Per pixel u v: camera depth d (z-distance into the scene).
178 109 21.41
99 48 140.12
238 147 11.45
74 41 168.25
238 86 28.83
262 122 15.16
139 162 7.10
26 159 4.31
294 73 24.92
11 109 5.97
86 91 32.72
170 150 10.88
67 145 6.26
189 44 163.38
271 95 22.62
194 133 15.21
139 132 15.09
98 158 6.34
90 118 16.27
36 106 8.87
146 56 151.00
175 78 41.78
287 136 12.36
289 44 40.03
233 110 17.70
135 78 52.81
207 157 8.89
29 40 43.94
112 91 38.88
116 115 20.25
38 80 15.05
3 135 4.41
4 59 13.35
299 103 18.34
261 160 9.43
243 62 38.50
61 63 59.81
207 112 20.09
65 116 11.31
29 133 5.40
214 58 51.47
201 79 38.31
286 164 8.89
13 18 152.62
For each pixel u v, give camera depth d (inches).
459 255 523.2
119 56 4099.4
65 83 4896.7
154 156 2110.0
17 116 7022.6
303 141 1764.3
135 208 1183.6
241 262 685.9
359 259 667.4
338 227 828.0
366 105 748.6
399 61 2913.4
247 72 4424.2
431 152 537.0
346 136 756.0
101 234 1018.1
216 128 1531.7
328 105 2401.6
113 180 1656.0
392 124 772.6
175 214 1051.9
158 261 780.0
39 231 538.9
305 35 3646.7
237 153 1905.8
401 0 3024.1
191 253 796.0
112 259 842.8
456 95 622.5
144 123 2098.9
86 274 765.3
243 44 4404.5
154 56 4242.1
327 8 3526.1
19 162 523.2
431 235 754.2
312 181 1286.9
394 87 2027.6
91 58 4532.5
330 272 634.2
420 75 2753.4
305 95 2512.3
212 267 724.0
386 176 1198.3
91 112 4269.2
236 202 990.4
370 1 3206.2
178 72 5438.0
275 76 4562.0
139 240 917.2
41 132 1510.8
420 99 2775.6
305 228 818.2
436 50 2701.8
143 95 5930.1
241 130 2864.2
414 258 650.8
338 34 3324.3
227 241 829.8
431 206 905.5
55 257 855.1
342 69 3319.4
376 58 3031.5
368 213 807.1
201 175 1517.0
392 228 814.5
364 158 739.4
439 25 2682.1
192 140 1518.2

- [What the task requires]
Please go line by line through the records above, copying each one that holds the string "camera".

- [Task solution]
Per pixel u v: camera depth d (z-distance into the scene).
For each pixel u v, give camera depth d (inches).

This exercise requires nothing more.